Landscape Information
Perched atop Shuter’s Hill and commanding expansive views of the Potomac River Valley, this 36-acre property surrounds the 333-foot-tall memorial dedicated in 1932. Initially selected by an organization for the construction of a smaller memorial to Washington and a park, the site was purchased in 1915 by the Washington-Alexandria Lodge of the Masonic Order (chartered by George Washington in 1788) and an association was created to oversee the project. In 1922 architect Harvey Wiley Corbett was commissioned to design the memorial structure with Olmsted Brothers in charge of the landscape. Though young at the time, Carl Rust Parker was selected to lead the project, as he was a Mason.

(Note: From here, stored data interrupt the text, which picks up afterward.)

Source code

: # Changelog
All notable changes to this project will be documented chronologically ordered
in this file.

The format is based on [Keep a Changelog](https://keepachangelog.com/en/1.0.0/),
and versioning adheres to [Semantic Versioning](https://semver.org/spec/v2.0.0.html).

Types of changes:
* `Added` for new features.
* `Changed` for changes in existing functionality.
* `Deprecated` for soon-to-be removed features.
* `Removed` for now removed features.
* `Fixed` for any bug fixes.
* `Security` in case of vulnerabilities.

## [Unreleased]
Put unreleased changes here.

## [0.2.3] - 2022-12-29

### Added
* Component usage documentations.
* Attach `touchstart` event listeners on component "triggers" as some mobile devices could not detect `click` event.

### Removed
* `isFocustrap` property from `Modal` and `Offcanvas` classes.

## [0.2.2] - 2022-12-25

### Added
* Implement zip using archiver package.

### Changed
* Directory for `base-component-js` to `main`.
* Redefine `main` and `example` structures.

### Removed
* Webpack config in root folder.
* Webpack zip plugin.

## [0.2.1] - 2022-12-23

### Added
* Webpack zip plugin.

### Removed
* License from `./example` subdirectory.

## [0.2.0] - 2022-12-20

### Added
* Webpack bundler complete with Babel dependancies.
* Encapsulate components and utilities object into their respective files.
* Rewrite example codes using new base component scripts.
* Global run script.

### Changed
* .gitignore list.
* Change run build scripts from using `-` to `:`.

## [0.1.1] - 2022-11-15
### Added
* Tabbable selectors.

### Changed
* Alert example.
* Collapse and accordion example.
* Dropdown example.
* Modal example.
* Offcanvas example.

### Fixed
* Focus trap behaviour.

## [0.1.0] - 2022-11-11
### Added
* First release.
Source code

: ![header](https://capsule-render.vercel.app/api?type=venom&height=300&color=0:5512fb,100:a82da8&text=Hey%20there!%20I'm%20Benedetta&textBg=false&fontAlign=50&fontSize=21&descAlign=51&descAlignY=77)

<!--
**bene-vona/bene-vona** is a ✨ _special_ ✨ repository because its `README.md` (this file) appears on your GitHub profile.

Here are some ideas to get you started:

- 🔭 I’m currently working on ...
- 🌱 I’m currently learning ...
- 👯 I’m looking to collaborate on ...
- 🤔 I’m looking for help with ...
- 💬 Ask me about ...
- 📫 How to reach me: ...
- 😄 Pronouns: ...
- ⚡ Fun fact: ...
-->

Oriented to the east for ritualistic purposes and on axis with King Street, the memorial is sited above a terraced lawn. Parker’s dramatic entry sequence included a curvilinear drive and an axial stairway—both of which terminate at a grand plaza and a stone retaining wall on the upper terrace. Parker’s general planting plan, presented in 1939, was never instituted. Various groups donated specimen trees, the only real horticultural work on the site until landscape architect Kenneth Soergral developed a detailed plan in 1970, of which only a portion was realized. In 1982 a new entry was developed, featuring a concrete retaining wall inscribed with a quote and adorned with a sculpture relocated from the Washington Monument in 1976. In 1999 a 4000-square-foot Masonic compass emblem was installed upon the terraces fronting the memorial and in 2000 a program of dedicatory trees was instituted, resulting in the planting of more than 600 trees. In 2015 the Memorial was designated a National Historic Landmark.